Маргариты Готье я не видал, но Нору видел. Ее Нора была также похожа на Нору, как Яков Гордин похож на Ибсена. Она прекрасно подделывалась под жанр Режан, Зандрок, но все ее прекрасное, ее Мирра Эфрос, ее национальный облик потонули в этом «желтом интернационале» {185}
театральной лавки. На душе было тяжело и смутно. Зачем? — думал я. «Каких холмов, какой долины ты украшением была», а что сталось?Вот в таком же роде принаряжены, разодеты и гантированы в стиле модерн нынешние, так сказать, передовые еврейские театры! Первые треугольники на лице пустил в обращение еврейский камерный театр. Он же — самый «неподвижный». Он же самый динамичный. Он же самый конструктивный. Он же наиболее «оформляющий». И все это на спине милого и забавного бытового рассказчика — Шолома Алейхема.
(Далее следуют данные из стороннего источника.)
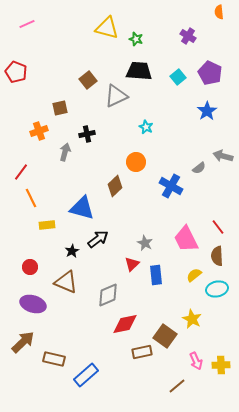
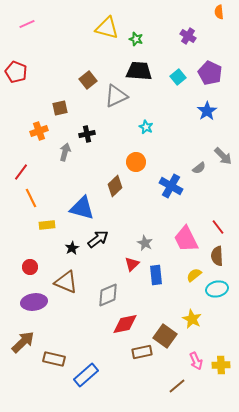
gray arrow at (223, 156): rotated 150 degrees counterclockwise
black star at (72, 251): moved 3 px up
purple ellipse at (33, 304): moved 1 px right, 2 px up; rotated 25 degrees counterclockwise
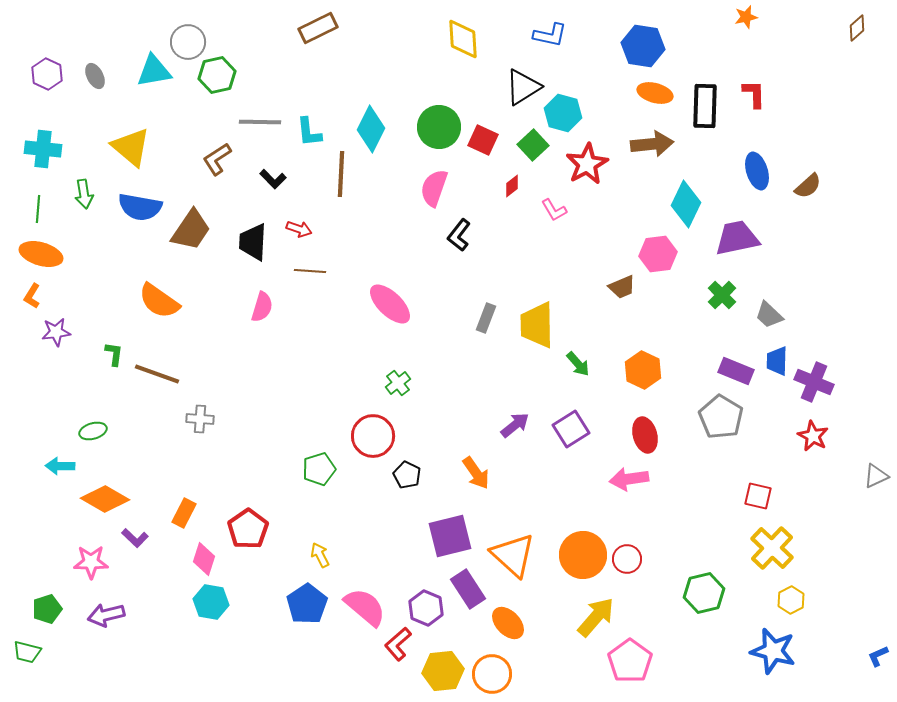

Если еще сохранился некоторый фольклор, то пожалуй, в еврейско-американской оперетке, с которою нас познакомили две талантливые опереточные примадонны, Клара Юнг и Пепи Литман. Еврейско-американский театр вылился в своеобразный жанр. Жизнь американских евреев, выходцев из России и Польши, раздвоилась. Днем они американцы, носят открытые пиджаки и брюки с тонкими поясами, работают в огромных мастерских или магазинах, или, как Поташи и Перламутры, хозяйничают в складах дамских «конфекционов», ничем не отличаясь от истых «businessman’ов» Нью-Йорка. Вихрь гигантской капиталистической машины носит их по городу, толкает в спину и шипит в ухо: «Не останавливайтесь! Время — деньги! Ни минуты покоя! Вперед! Вперед!» Но когда кончается день и спускаются сумерки — {186}
а земля и сумерки, и звезды и луна, и человеческое сердце везде одинаковы, каковы бы ни были формы производства и социального рабства — душой еврейского американца овладевает грусть — тоска по старой родине. Вспоминается «городок» Западной России или Польши, с большим выгоном «сейчас» за чертой домов, откуда несутся под вечер, вздымая облака пыли, эскадроны коз, с речкой, огибающей крутой берег, с зеленым кустарником в тылу; видятся огоньки сальных свечек, мелькающие в окнах и отражающиеся в водах речки; слышатся ароматы лука… И бедная, скудная, нищая жизнь расцветает зеленью и цветами поэтической грусти, вот так, как сухая палка, брошенная вверх факиром, превращается в цветущую ветвь. И тогда всех этих пролетариев, рабов машины, а с ними вместе Поташей и Перламутров, неудержимо влечет назад, назад — туда, где; прошло их детство, где на старом кладбище, что на холме, покоятся кости предков, и где криворукий Гершко играет на скрипке, ведя под венец плачущую, заливающуюся Суру, сердце которой подобно недорезанной курице!Из этих двух элементов слагается еврейский театральный жанр в Америке. Америка — с одной стороны, Поташ и Перламутр, Чикаго, Нью-Йорк, Филадельфия, быт, внешность, тонкий поясок у брюк — это американское. А вся душа, и психология, и поэтический идеал — из старого еврейского {187}
городка в черте оседлости. В этом сочетании есть нечто очень оригинальное и можно сказать, неповторимое. Такова еврейско-американская оперетка, Клары Юнг и Пепи Литман.